Figure 3 -. HCN-related intrinsic membrane properties are dependent on somatic depth from pia in the temporal cortex of the pig-tailed macaque.

a) We quantified the subthreshold features of supragranular pyramidal neurons throughout the radial depth of the temporal cortex in Macaca nemestrina. b) example voltage response to a chirp stimulus for a superficial and deep neuron and c) corresponding impedance amplitude profiles. d) impedance amplitude profiles averaged across the superficial most one third (green) and deepest one third of neurons (red). e) 3dB cutoff and resonance frequency plotted as a function of distance from pial surface. f) Example membrane response to a series of hyperpolarizing current injections for a superficial and deep neuron. g) Sag ratio, steady-state input resistance and resting potential plotted as a function of distance from the pial surface. All p and R-squared values reflect the depth from pia effect from a 2-way ANOVA (Effect on 3db cutoff: p=4.20e-03, on resonance frequency: p=7.00e-05, on SSRn: p= 1.70e-04, on resting membrane potential p= 4.20e-03, on sag ratio: p=9.26e-07; Supplementary Table 3).

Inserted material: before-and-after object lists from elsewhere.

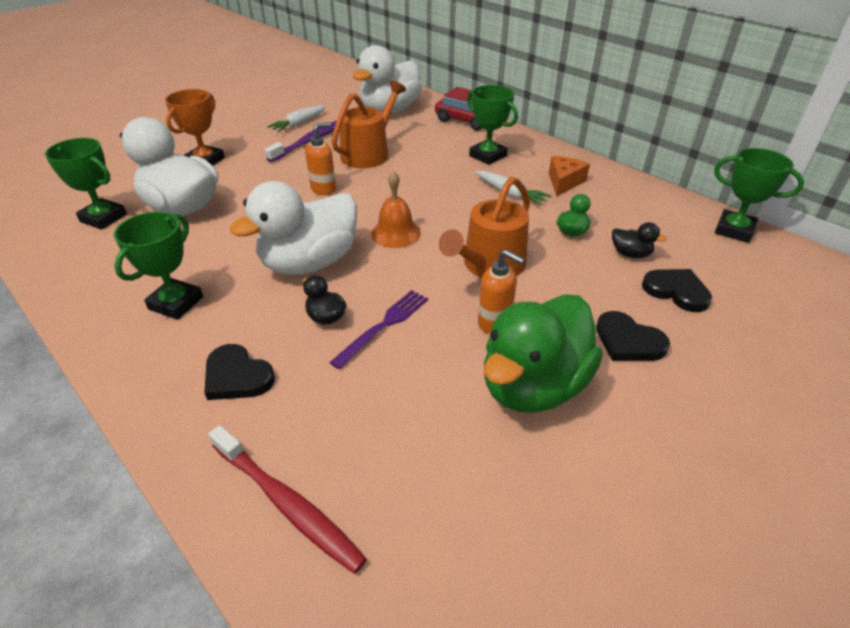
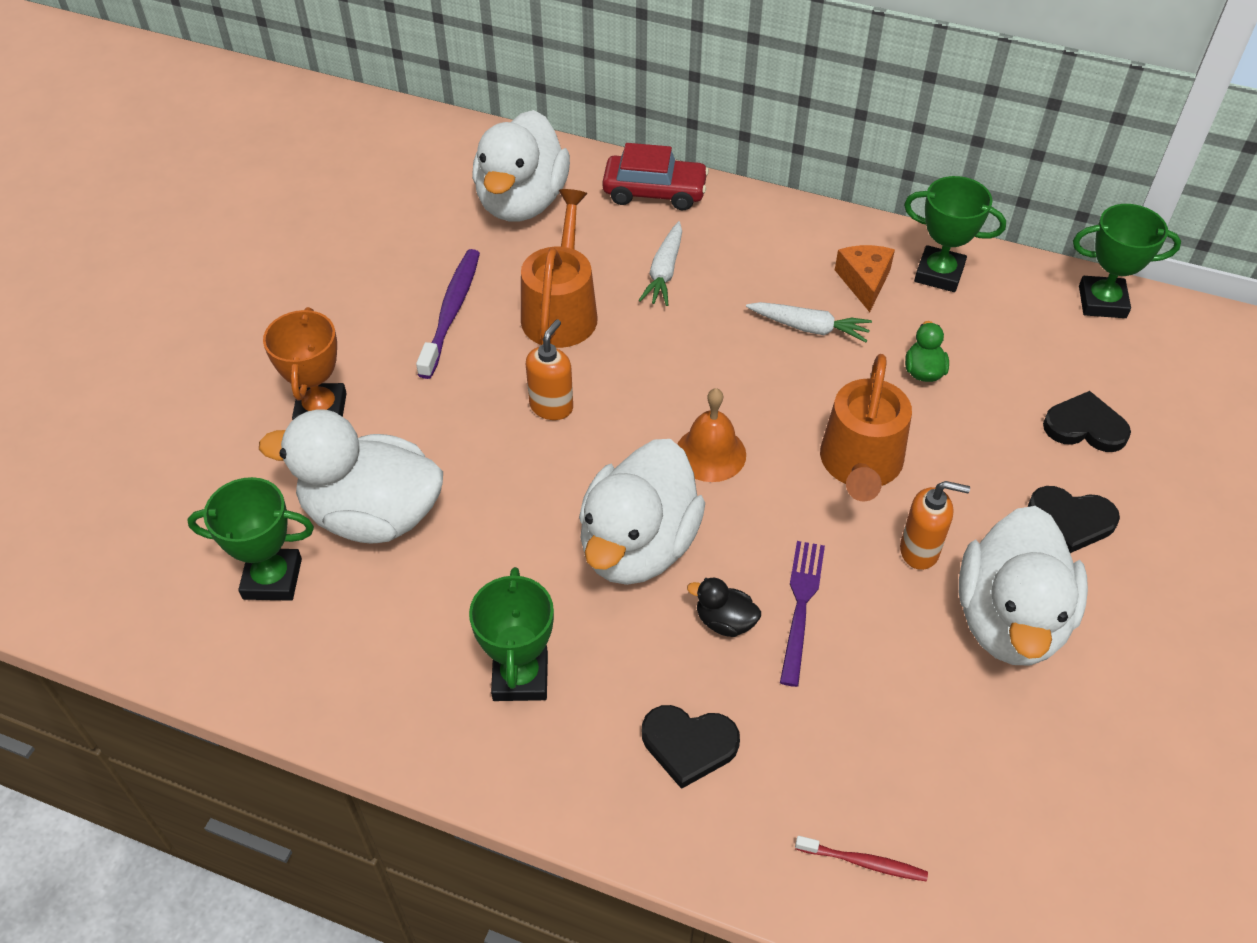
camera: 25 degrees left, 10 degrees up
(286, 503) = (863, 862): red toothbrush -> red toothbrush, size x0.55
(299, 124) = (401, 279): white carrot -> white carrot (664, 272)
(487, 156) = (733, 261): green trophy -> green trophy (939, 274)
(533, 385) = (1009, 620): green duck -> white duck
(630, 254) = (1008, 385): black duck -> none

Figure 4 -. Blocking HCN conductance eliminates subthreshold resonance and decreases membrane conductance in supragranular neurons in temporal cortex.

a) We measured the effect of ZD7288 on HCN channel-related properties of supragranular neurons in the temporal cortex of M.nemestrina. b) Left - Hyperpolarizing current injection step and example membrane response of a cell before and after ZD7288 application. middle - Chirp current injection and example membrane response of a cell before and after the bath application of ZD7288. Right - average impedance amplitude profile of all cells (n = 19) before and after ZD7288 application. c) Input resistance for each neuron (dashed lines) before and after ZD7288 application. Mean values are connected by the thick line. d) Percent change in input resistance plotted as a function of distance from the pial surface. e) Resonance frequency for each cell before and after ZD7288 application. f) Change in resonance frequency plotted as a function of percent change in input resistance.

Figure 5 –. Patch-seq reveals divergence and similarities in HCN-dependent properties in temporal cortex of macaque versus human.

a) Patch-seq samples were collected from macaque (M. nemestrina) and human temporal cortex. b) Dendrogram showing that samples predominately mapped to two clusters in the cross-species consensus taxonomy. The bar graphs denote the number of samples mapping to each cluster. c) Depth from pia of each Patch-seq sample by transcriptomic type. d) Spearman’s rho correlations between HCN channel-dependent membrane properties, depth from pia and HCN channel-gene expression for human and macaque samples mapping to L2/3 IT_1. e) Depth from pia and species effect sizes for HCN channel dependent features. f) HCN channel-dependent properties plotted as a function of distance from pia for each species. p values denote significance for depth from pia effect (Supplementary Table 5).